Active traders can save on average $5,000 or more using business expense treatment. That’s because business expenses are 100% deductible from gross income, whereas investment expenses are considered miscellaneous itemized deductions and are only deductible below the line and in excess of 2% of your adjusted gross income (AGI). Investment expenses are also added back for the Alternative Minimum Tax (AMT) calculation, which can eliminate the tax reduction originally generated by these expenses. In addition, filing as a business allows traders to claim home-office deductions, education expenses and startup costs, whereas investment expenses do not. Quite simply, missing out on trader status can cost you thousands of dollars in unnecessary taxes.

 

1. Failing to have a clear tax strategy

When you need a diagnostic on your medical condition you would seek your doctor’s advice. You might research your symptoms on the internet, but when it comes to picking the right medicine or medical procedure you would have the good sense to consult a professional. Although trader taxation may not be a matter of life and death, you still should seek the same expert advice. We’ll wrap by sharing a real story that demonstrates many of the tax mistakes traders make.
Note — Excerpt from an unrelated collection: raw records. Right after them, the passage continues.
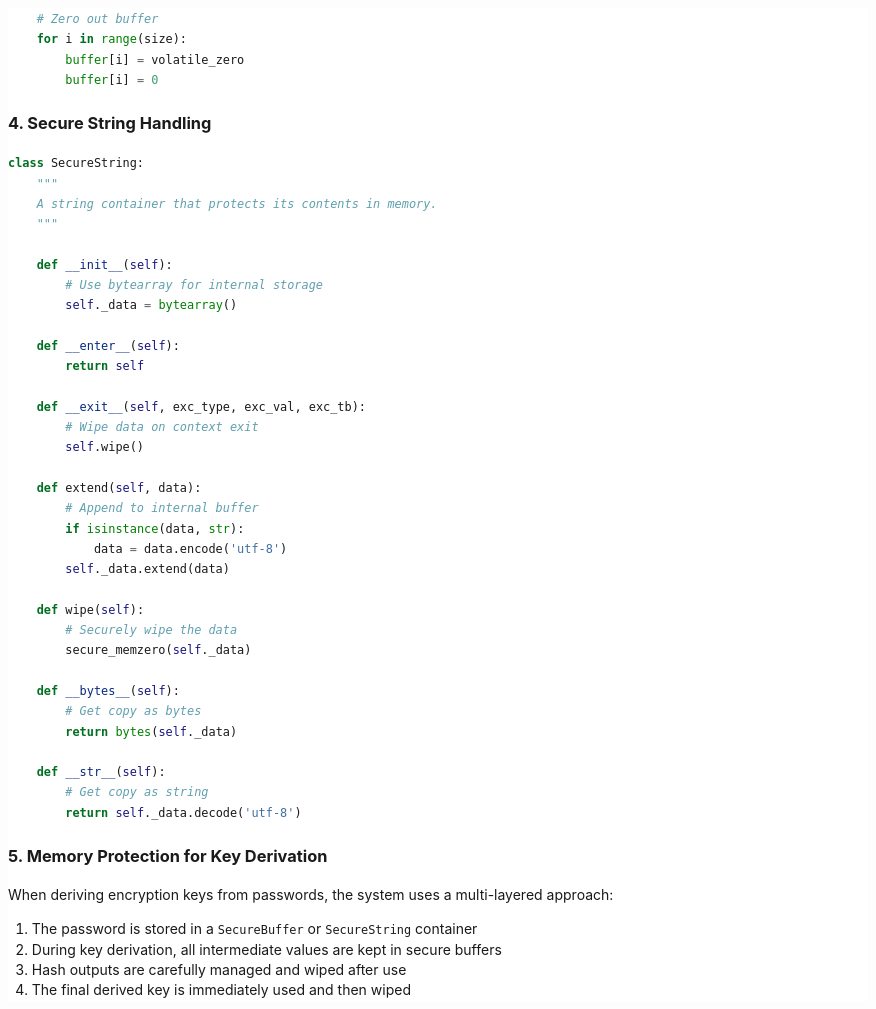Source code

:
 ```python
    # Zero out buffer
    for i in range(size):
        buffer[i] = volatile_zero
        buffer[i] = 0
```

### 4. Secure String Handling

```python
class SecureString:
    """
    A string container that protects its contents in memory.
    """
    
    def __init__(self):
        # Use bytearray for internal storage
        self._data = bytearray()
        
    def __enter__(self):
        return self
        
    def __exit__(self, exc_type, exc_val, exc_tb):
        # Wipe data on context exit
        self.wipe()
    
    def extend(self, data):
        # Append to internal buffer
        if isinstance(data, str):
            data = data.encode('utf-8')
        self._data.extend(data)
    
    def wipe(self):
        # Securely wipe the data
        secure_memzero(self._data)
        
    def __bytes__(self):
        # Get copy as bytes
        return bytes(self._data)
        
    def __str__(self):
        # Get copy as string
        return self._data.decode('utf-8')
```

### 5. Memory Protection for Key Derivation

When deriving encryption keys from passwords, the system uses a multi-layered approach:

1. The password is stored in a `SecureBuffer` or `SecureString` container
2. During key derivation, all intermediate values are kept in secure buffers
3. Hash outputs are carefully managed and wiped after use
4. The final derived key is immediately used and then wiped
Mr. A from southern California attended a seminar by an accounting firm claiming it specialized in trader taxation. The firm offered him a simple one size fits all solution for a small fee of $4,500. He decided to pass –but then adopted the firm’s recommendation and structured his own entity. That was his first mistake. He then filed his own return using an online tax preparation service. That was mistake #2, especially since he made a number of errors on the return and was audited by the IRS. Mr. A decided to be his own representative at the IRS—mistake #3. The IRS asked him to pay more than $76,000 in taxes and penalties. After his third strike, Mr. A made his first right decision, to seek advice from a professional tax service specializing in assisting traders. They not only helped him establish a clear strategy and a plan but even managed to bring his liability down to about $36,000—more than $40,000 in tax savings!

Benjamin Franklin once said, ‘By failing to prepare, you are preparing to fail.’ Before you start preparing your taxes, make sure you’re prepared. Making even one of these 10 trader tax mistakes could cost you plenty.